Stored entries:
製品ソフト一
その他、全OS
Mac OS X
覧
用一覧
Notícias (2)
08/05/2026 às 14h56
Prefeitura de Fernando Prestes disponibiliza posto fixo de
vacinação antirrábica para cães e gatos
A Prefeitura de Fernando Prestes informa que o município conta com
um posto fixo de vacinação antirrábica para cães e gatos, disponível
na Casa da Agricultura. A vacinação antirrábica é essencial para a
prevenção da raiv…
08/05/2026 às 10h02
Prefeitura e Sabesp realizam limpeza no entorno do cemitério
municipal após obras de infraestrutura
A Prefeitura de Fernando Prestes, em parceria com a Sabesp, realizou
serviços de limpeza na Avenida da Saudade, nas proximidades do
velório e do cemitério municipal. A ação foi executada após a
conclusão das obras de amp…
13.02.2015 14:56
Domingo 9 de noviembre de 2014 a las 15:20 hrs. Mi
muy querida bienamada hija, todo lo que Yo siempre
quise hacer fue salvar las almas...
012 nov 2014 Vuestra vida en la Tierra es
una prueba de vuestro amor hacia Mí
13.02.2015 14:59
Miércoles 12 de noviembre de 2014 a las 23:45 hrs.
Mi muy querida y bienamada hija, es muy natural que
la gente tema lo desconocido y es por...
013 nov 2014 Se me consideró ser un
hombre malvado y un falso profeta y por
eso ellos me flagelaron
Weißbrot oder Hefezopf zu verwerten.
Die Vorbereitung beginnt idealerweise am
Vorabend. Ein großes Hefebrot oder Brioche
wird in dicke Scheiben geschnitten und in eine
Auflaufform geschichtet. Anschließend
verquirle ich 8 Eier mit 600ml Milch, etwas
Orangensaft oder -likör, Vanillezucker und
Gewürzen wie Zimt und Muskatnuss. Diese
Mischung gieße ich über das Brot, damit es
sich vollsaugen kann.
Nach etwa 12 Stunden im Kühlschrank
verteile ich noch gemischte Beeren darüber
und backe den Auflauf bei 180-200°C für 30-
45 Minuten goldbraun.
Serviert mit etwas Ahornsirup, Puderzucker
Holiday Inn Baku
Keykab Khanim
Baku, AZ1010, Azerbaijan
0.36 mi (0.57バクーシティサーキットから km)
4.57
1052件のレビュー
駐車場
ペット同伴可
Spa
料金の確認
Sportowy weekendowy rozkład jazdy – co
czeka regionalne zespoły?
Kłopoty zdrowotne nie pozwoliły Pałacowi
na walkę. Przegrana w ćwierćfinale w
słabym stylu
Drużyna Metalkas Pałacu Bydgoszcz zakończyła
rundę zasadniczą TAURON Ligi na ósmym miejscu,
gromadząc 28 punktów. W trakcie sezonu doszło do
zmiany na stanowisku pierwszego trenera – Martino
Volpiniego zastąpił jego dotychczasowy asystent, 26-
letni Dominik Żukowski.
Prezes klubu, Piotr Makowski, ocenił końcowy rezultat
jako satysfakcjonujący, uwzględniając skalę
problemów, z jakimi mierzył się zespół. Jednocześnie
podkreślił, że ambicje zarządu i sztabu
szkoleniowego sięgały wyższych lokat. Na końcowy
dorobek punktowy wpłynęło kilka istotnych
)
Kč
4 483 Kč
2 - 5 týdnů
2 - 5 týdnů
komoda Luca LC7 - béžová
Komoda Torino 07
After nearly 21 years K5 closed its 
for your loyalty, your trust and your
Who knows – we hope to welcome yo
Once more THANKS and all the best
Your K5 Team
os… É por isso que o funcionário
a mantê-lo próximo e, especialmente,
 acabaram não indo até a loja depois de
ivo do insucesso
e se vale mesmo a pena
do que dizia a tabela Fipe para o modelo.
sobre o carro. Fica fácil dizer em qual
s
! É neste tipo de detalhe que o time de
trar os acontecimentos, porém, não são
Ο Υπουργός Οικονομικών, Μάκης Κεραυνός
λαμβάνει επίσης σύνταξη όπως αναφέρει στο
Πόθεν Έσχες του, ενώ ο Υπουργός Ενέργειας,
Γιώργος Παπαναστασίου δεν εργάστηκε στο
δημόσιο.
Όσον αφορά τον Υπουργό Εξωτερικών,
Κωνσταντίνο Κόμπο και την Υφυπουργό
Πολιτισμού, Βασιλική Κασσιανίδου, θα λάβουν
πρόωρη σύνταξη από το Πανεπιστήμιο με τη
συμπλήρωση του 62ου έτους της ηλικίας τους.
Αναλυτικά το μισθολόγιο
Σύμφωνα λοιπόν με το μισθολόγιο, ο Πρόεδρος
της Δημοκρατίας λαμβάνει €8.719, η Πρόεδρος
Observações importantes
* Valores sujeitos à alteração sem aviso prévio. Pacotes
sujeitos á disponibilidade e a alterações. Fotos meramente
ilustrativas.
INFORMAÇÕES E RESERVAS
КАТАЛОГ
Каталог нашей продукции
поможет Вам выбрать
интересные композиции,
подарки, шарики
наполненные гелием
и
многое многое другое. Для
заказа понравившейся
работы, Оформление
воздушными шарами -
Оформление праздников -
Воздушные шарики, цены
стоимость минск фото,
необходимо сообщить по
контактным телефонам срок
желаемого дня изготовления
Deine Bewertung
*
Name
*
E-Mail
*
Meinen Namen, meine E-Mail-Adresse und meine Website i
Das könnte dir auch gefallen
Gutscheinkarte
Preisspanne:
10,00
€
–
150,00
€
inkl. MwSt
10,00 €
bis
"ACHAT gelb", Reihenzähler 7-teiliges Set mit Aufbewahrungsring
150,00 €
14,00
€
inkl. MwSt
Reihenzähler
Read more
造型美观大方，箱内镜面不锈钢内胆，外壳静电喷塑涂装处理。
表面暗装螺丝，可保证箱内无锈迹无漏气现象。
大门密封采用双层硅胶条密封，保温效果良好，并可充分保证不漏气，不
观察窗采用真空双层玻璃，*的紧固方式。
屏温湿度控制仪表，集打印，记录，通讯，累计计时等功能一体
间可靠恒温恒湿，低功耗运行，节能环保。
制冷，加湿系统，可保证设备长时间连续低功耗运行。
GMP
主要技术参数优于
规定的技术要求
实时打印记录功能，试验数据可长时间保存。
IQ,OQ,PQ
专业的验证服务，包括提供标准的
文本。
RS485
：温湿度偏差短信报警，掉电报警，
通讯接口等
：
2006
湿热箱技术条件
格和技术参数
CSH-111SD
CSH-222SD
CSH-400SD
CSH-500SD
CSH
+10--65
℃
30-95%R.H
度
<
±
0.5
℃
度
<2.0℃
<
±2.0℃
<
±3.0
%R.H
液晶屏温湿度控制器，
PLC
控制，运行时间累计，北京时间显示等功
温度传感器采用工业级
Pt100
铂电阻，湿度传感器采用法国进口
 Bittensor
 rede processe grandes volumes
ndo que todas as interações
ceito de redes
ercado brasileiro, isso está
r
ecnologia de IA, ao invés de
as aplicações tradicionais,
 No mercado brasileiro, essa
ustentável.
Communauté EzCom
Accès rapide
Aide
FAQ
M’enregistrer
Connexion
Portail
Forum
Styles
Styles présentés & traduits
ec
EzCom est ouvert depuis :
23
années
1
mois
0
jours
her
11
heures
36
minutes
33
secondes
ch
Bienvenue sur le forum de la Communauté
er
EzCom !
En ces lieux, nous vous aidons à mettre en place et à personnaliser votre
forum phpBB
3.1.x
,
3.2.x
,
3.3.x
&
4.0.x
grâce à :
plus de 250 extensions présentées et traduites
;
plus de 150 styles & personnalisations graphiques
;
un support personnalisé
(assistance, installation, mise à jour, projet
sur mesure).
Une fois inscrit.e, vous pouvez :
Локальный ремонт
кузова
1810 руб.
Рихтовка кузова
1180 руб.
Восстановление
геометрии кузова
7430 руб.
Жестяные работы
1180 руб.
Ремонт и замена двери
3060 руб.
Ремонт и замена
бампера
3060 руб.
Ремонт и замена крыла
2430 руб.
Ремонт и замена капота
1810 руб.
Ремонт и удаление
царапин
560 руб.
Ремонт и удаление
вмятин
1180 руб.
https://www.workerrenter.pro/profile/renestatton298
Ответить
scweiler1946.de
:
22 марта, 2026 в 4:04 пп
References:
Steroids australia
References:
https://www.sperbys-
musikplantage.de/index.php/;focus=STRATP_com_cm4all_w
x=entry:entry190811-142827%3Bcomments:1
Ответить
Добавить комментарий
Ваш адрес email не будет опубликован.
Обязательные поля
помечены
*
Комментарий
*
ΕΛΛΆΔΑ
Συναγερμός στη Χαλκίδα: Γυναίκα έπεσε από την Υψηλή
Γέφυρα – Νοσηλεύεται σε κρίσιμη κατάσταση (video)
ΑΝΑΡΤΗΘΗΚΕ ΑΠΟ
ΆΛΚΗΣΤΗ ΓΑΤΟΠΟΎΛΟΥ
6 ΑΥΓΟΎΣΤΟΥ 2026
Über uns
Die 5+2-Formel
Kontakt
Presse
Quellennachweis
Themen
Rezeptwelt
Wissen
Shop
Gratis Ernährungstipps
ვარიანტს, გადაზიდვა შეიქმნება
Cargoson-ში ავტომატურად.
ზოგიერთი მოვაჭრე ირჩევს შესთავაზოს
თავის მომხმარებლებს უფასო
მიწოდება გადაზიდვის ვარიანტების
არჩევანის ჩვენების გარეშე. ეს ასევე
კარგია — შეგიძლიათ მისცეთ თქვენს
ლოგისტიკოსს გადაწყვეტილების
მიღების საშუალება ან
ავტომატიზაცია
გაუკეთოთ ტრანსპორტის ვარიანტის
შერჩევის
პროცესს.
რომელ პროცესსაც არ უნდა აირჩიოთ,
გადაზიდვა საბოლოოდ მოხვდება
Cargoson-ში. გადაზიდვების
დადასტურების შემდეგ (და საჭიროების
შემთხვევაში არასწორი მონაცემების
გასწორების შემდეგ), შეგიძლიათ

WRITTEN TASK -> Rewrite the material starting at its first line and ending at the line containing "Orangensaft oder -likör, Vanillezucker und", switching "Auflaufform" to "Backform" and leaving everything else unchanged.

WRITTEN RESPONSE ->
製品ソフト一
その他、全OS
Mac OS X
覧
用一覧
Notícias (2)
08/05/2026 às 14h56
Prefeitura de Fernando Prestes disponibiliza posto fixo de
vacinação antirrábica para cães e gatos
A Prefeitura de Fernando Prestes informa que o município conta com
um posto fixo de vacinação antirrábica para cães e gatos, disponível
na Casa da Agricultura. A vacinação antirrábica é essencial para a
prevenção da raiv…
08/05/2026 às 10h02
Prefeitura e Sabesp realizam limpeza no entorno do cemitério
municipal após obras de infraestrutura
A Prefeitura de Fernando Prestes, em parceria com a Sabesp, realizou
serviços de limpeza na Avenida da Saudade, nas proximidades do
velório e do cemitério municipal. A ação foi executada após a
conclusão das obras de amp…
13.02.2015 14:56
Domingo 9 de noviembre de 2014 a las 15:20 hrs. Mi
muy querida bienamada hija, todo lo que Yo siempre
quise hacer fue salvar las almas...
012 nov 2014 Vuestra vida en la Tierra es
una prueba de vuestro amor hacia Mí
13.02.2015 14:59
Miércoles 12 de noviembre de 2014 a las 23:45 hrs.
Mi muy querida y bienamada hija, es muy natural que
la gente tema lo desconocido y es por...
013 nov 2014 Se me consideró ser un
hombre malvado y un falso profeta y por
eso ellos me flagelaron
Weißbrot oder Hefezopf zu verwerten.
Die Vorbereitung beginnt idealerweise am
Vorabend. Ein großes Hefebrot oder Brioche
wird in dicke Scheiben geschnitten und in eine
Backform geschichtet. Anschließend
verquirle ich 8 Eier mit 600ml Milch, etwas
Orangensaft oder -likör, Vanillezucker und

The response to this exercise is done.